● ASSIGNMENT: Nothing in the records should differ when they are repeated. Restate them word for word.

● LISTED ENTRIES:
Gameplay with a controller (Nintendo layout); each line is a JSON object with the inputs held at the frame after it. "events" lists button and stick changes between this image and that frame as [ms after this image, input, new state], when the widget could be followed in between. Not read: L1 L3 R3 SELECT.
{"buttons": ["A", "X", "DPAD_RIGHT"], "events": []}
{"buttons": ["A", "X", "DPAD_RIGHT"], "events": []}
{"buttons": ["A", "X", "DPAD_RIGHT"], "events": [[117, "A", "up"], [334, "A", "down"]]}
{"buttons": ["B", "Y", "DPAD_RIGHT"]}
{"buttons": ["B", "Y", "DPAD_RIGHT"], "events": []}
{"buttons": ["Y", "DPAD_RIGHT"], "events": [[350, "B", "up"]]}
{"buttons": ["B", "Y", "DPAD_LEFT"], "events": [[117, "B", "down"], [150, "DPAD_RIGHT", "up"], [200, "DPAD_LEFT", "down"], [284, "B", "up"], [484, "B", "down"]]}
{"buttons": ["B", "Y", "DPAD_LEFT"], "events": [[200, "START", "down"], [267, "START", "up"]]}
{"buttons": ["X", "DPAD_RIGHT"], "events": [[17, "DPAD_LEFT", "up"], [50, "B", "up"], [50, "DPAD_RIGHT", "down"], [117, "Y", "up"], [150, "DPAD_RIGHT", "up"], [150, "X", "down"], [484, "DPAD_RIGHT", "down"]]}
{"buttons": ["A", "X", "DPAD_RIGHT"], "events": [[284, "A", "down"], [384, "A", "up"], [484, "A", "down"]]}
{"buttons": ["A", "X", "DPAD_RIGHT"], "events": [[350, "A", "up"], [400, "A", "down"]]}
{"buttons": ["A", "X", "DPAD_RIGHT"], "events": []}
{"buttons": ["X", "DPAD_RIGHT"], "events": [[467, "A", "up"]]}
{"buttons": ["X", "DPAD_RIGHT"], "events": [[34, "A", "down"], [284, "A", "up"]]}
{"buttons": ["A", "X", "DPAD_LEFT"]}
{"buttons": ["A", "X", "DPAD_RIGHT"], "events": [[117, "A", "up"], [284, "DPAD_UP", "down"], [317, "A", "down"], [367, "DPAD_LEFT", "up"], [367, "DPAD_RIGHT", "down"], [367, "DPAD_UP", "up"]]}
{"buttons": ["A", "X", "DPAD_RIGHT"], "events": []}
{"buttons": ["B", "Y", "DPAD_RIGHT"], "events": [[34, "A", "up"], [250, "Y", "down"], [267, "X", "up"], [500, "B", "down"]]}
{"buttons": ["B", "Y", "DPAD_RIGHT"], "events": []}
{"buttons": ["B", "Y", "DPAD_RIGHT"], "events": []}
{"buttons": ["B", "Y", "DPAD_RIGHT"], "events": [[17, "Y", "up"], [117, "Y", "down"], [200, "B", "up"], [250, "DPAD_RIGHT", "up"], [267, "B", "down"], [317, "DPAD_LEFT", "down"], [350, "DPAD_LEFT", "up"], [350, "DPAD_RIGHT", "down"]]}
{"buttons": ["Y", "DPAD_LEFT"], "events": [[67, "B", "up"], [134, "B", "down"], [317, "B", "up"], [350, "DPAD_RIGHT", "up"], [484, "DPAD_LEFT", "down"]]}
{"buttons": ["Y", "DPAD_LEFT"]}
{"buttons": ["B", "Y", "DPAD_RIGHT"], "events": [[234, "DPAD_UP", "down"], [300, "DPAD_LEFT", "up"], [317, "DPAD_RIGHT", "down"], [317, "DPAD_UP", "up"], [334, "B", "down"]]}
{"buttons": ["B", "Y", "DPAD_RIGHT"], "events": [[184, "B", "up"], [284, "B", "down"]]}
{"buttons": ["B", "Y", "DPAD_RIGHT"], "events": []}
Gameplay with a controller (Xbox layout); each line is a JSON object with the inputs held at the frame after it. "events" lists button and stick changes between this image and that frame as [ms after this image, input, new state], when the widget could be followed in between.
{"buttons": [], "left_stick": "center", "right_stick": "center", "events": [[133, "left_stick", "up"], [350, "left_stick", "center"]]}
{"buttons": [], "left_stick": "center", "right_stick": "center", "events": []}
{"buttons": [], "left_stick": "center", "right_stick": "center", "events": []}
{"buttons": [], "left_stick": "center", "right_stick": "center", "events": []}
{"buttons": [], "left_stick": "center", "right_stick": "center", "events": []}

● SOLUTION FOR THIS TASK:
Gameplay with a controller (Nintendo layout); each line is a JSON object with the inputs held at the frame after it. "events" lists button and stick changes between this image and that frame as [ms after this image, input, new state], when the widget could be followed in between. Not read: L1 L3 R3 SELECT.
{"buttons": ["A", "X", "DPAD_RIGHT"], "events": []}
{"buttons": ["A", "X", "DPAD_RIGHT"], "events": []}
{"buttons": ["A", "X", "DPAD_RIGHT"], "events": [[117, "A", "up"], [334, "A", "down"]]}
{"buttons": ["B", "Y", "DPAD_RIGHT"]}
{"buttons": ["B", "Y", "DPAD_RIGHT"], "events": []}
{"buttons": ["Y", "DPAD_RIGHT"], "events": [[350, "B", "up"]]}
{"buttons": ["B", "Y", "DPAD_LEFT"], "events": [[117, "B", "down"], [150, "DPAD_RIGHT", "up"], [200, "DPAD_LEFT", "down"], [284, "B", "up"], [484, "B", "down"]]}
{"buttons": ["B", "Y", "DPAD_LEFT"], "events": [[200, "START", "down"], [267, "START", "up"]]}
{"buttons": ["X", "DPAD_RIGHT"], "events": [[17, "DPAD_LEFT", "up"], [50, "B", "up"], [50, "DPAD_RIGHT", "down"], [117, "Y", "up"], [150, "DPAD_RIGHT", "up"], [150, "X", "down"], [484, "DPAD_RIGHT", "down"]]}
{"buttons": ["A", "X", "DPAD_RIGHT"], "events": [[284, "A", "down"], [384, "A", "up"], [484, "A", "down"]]}
{"buttons": ["A", "X", "DPAD_RIGHT"], "events": [[350, "A", "up"], [400, "A", "down"]]}
{"buttons": ["A", "X", "DPAD_RIGHT"], "events": []}
{"buttons": ["X", "DPAD_RIGHT"], "events": [[467, "A", "up"]]}
{"buttons": ["X", "DPAD_RIGHT"], "events": [[34, "A", "down"], [284, "A", "up"]]}
{"buttons": ["A", "X", "DPAD_LEFT"]}
{"buttons": ["A", "X", "DPAD_RIGHT"], "events": [[117, "A", "up"], [284, "DPAD_UP", "down"], [317, "A", "down"], [367, "DPAD_LEFT", "up"], [367, "DPAD_RIGHT", "down"], [367, "DPAD_UP", "up"]]}
{"buttons": ["A", "X", "DPAD_RIGHT"], "events": []}
{"buttons": ["B", "Y", "DPAD_RIGHT"], "events": [[34, "A", "up"], [250, "Y", "down"], [267, "X", "up"], [500, "B", "down"]]}
{"buttons": ["B", "Y", "DPAD_RIGHT"], "events": []}
{"buttons": ["B", "Y", "DPAD_RIGHT"], "events": []}
{"buttons": ["B", "Y", "DPAD_RIGHT"], "events": [[17, "Y", "up"], [117, "Y", "down"], [200, "B", "up"], [250, "DPAD_RIGHT", "up"], [267, "B", "down"], [317, "DPAD_LEFT", "down"], [350, "DPAD_LEFT", "up"], [350, "DPAD_RIGHT", "down"]]}
{"buttons": ["Y", "DPAD_LEFT"], "events": [[67, "B", "up"], [134, "B", "down"], [317, "B", "up"], [350, "DPAD_RIGHT", "up"], [484, "DPAD_LEFT", "down"]]}
{"buttons": ["Y", "DPAD_LEFT"]}
{"buttons": ["B", "Y", "DPAD_RIGHT"], "events": [[234, "DPAD_UP", "down"], [300, "DPAD_LEFT", "up"], [317, "DPAD_RIGHT", "down"], [317, "DPAD_UP", "up"], [334, "B", "down"]]}
{"buttons": ["B", "Y", "DPAD_RIGHT"], "events": [[184, "B", "up"], [284, "B", "down"]]}
{"buttons": ["B", "Y", "DPAD_RIGHT"], "events": []}
Gameplay with a controller (Xbox layout); each line is a JSON object with the inputs held at the frame after it. "events" lists button and stick changes between this image and that frame as [ms after this image, input, new state], when the widget could be followed in between.
{"buttons": [], "left_stick": "center", "right_stick": "center", "events": [[133, "left_stick", "up"], [350, "left_stick", "center"]]}
{"buttons": [], "left_stick": "center", "right_stick": "center", "events": []}
{"buttons": [], "left_stick": "center", "right_stick": "center", "events": []}
{"buttons": [], "left_stick": "center", "right_stick": "center", "events": []}
{"buttons": [], "left_stick": "center", "right_stick": "center", "events": []}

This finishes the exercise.